TATIYE.ID (DEPROV) – Rapat Paripurna ke-41 DPRD Provinsi Gorontalo, Senin (25/8/2025), berlangsung dengan dinamika.
Meski delapan fraksi sepakat menerima Ranperda Perubahan APBD Tahun Anggaran 2025, salah satu anggota DPRD, Umar Karim memilih menyatakan sikap berbeda.
Dalam forum yang dipimpin Ketua DPRD Thomas Mopili, Umar secara terbuka menyampaikan penolakannya.
Ia menilai Ranperda Perubahan APBD 2025 masih menyisakan sejumlah persoalan mendasar yang belum dijawab pemerintah daerah.
“Salah satu yang menjadi alasan penolakan saya, karena masih ada alokasi anggaran yang tidak sesuai prioritas kebutuhan masyarakat, khususnya berkaitan dengan pemanfaatan anggaran hasil efisiensi,” ungkapnya.
Umar menegaskan, instruksi Presiden sudah jelas bahwa dana efisiensi seharusnya dikembalikan kepada rakyat melalui program-program kegiatan. Namun, kondisi di Provinsi Gorontalo justru berbeda.
“Anggaran hasil efisiensi itu faktanya hanya dipakai untuk memperbaiki kamar mandi kantor gubernur.
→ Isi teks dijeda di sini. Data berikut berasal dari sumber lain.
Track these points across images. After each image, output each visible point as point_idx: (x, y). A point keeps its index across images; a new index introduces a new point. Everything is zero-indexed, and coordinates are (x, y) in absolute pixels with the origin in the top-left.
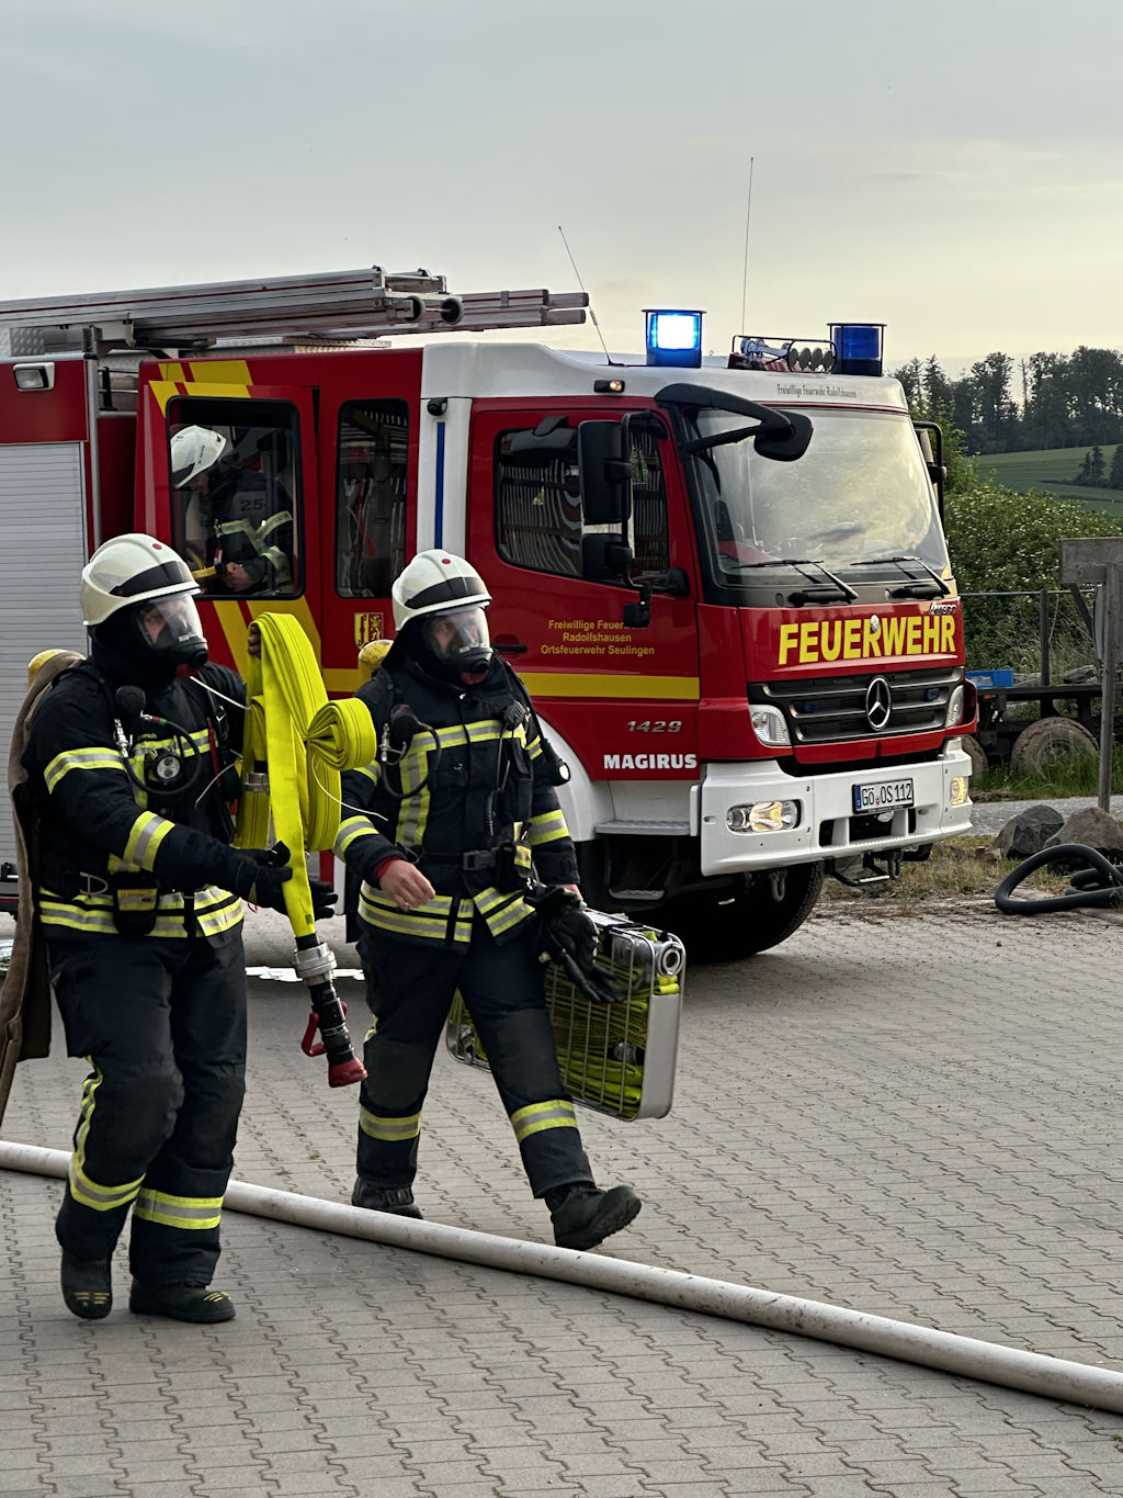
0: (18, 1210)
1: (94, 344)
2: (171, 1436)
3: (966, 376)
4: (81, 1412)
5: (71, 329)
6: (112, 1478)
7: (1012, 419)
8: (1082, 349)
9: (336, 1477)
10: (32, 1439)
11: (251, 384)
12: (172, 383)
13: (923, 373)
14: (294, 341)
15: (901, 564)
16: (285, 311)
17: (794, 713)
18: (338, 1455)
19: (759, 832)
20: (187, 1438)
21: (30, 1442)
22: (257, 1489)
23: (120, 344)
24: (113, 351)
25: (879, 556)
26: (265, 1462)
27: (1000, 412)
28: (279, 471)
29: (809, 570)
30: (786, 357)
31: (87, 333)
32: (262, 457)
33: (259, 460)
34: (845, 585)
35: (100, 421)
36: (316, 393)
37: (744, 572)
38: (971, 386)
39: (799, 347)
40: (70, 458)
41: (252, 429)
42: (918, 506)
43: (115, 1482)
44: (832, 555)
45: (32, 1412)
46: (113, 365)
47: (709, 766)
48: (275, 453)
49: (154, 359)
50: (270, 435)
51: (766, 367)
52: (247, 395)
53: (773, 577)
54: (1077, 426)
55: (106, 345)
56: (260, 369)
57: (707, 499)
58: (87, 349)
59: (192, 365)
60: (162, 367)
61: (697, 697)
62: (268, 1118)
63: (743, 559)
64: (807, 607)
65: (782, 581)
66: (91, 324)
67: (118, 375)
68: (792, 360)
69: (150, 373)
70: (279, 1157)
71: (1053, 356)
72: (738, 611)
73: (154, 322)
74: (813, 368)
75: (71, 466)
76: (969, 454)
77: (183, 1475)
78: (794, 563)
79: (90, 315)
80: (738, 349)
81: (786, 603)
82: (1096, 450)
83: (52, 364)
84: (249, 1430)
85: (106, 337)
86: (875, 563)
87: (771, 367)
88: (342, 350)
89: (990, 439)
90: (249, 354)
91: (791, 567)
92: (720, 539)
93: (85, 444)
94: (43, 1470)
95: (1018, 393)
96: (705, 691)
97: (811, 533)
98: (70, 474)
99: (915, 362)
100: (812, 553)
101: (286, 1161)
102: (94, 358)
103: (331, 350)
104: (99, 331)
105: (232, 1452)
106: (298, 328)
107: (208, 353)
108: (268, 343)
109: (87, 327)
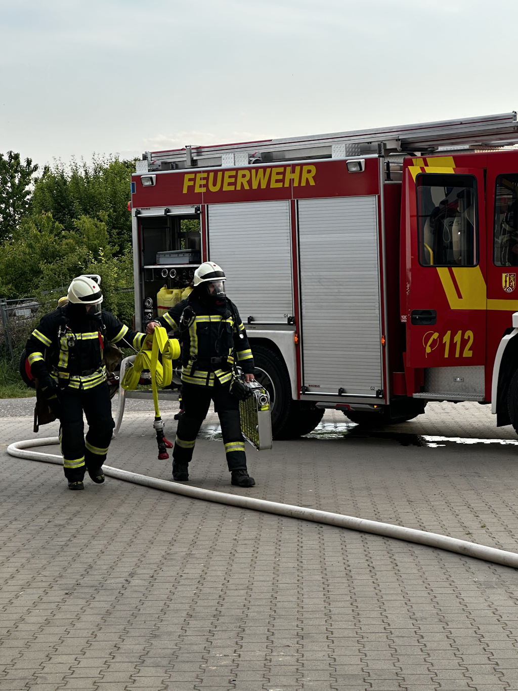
0: (348, 546)
1: (383, 151)
2: (421, 653)
4: (380, 640)
5: (372, 144)
6: (395, 671)
9: (499, 678)
10: (358, 651)
11: (455, 167)
12: (419, 167)
14: (475, 147)
16: (470, 133)
18: (499, 667)
20: (429, 655)
21: (357, 653)
22: (462, 681)
23: (394, 150)
24: (391, 154)
26: (465, 668)
28: (467, 208)
31: (379, 145)
32: (459, 201)
33: (458, 203)
35: (385, 186)
36: (485, 171)
40: (372, 203)
41: (455, 188)
43: (396, 673)
45: (358, 639)
46: (391, 160)
48: (465, 199)
49: (409, 157)
50: (463, 191)
52: (453, 172)
55: (388, 151)
56: (459, 160)
58: (380, 153)
59: (428, 159)
60: (414, 160)
62: (461, 508)
66: (382, 142)
67: (393, 164)
69: (409, 163)
70: (467, 526)
73: (410, 140)
75: (372, 206)
77: (427, 672)
79: (381, 137)
83: (364, 160)
84: (457, 653)
85: (388, 147)
88: (497, 151)
90: (453, 154)
93: (378, 196)
94: (364, 666)
98: (371, 210)
101: (470, 528)
102: (383, 157)
103: (492, 151)
104: (385, 145)
105: (449, 663)
106: (476, 141)
107: (434, 154)
108: (462, 148)
109: (379, 143)
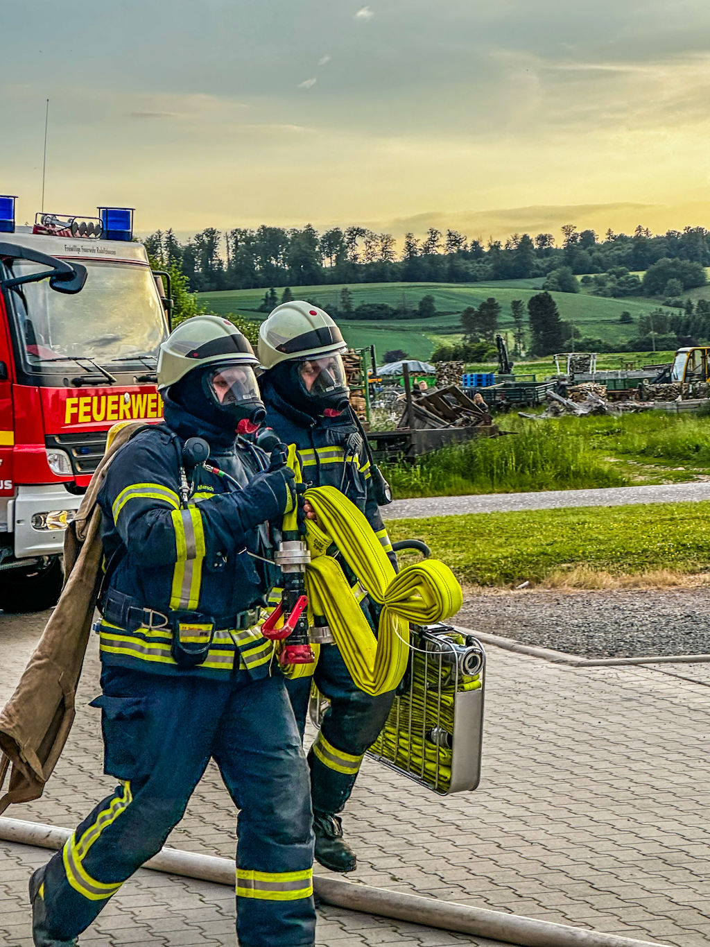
3: (191, 243)
7: (220, 270)
8: (263, 227)
13: (164, 240)
15: (143, 360)
17: (75, 455)
19: (52, 530)
25: (130, 356)
27: (213, 266)
29: (86, 364)
30: (71, 228)
34: (108, 373)
37: (43, 364)
38: (194, 249)
39: (79, 222)
42: (155, 325)
44: (101, 355)
47: (20, 488)
51: (57, 233)
53: (62, 368)
54: (260, 275)
57: (19, 317)
61: (12, 444)
63: (42, 356)
64: (83, 387)
65: (67, 371)
68: (74, 230)
71: (245, 231)
72: (39, 389)
74: (88, 235)
76: (191, 291)
78: (75, 359)
80: (39, 222)
81: (71, 385)
82: (272, 290)
86: (127, 360)
87: (61, 234)
89: (207, 282)
91: (74, 361)
92: (28, 343)
95: (224, 254)
96: (17, 440)
97: (87, 341)
99: (159, 232)
100: (88, 352)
Bahkan ada juga untuk pengadaan mobil dinas Asisten I dan Asisten II. Bagi saya ini tidak benar, ini melanggar instruksi Presiden,” tegasnya.
Lebih lanjut, dirinya juga menyoroti jumlah anggaran efisiensi yang dialokasikan tidak sesuai dengan arahan pemerintah pusat.
“Ada sekitar Rp5 miliar anggaran efisiensi yang justru dialokasikan tidak sesuai dengan instruksi Presiden. Ini bukan saja melanggar peraturan perundang-undangan, tapi juga pembangkangan terhadap presiden sebagai pimpinan tertinggi di negara ini,” ujar Umar saat diwawancarai usai rapat.
Meski demikian, laporan Banggar yang dibacakan dalam paripurna tetap mencatat bahwa seluruh fraksi secara bulat menyetujui Ranperda tersebut untuk ditetapkan menjadi Peraturan Daerah.
Dengan persetujuan itu, Ranperda Perubahan APBD 2025 resmi disahkan bersama Gubernur Gorontalo sebagai dasar hukum pelaksanaan anggaran.
Artinya, meski ada penolakan dari Umar Karim, pelaksanaan APBD Perubahan tetap berjalan sesuai mekanisme yang telah diputuskan.
Sikap Umar Karim yang berbeda dengan mayoritas fraksi menjadi catatan tersendiri, sekaligus menegaskan bahwa proses pembahasan APBD di DPRD Gorontalo tidak sepenuhnya berjalan tanpa kritik.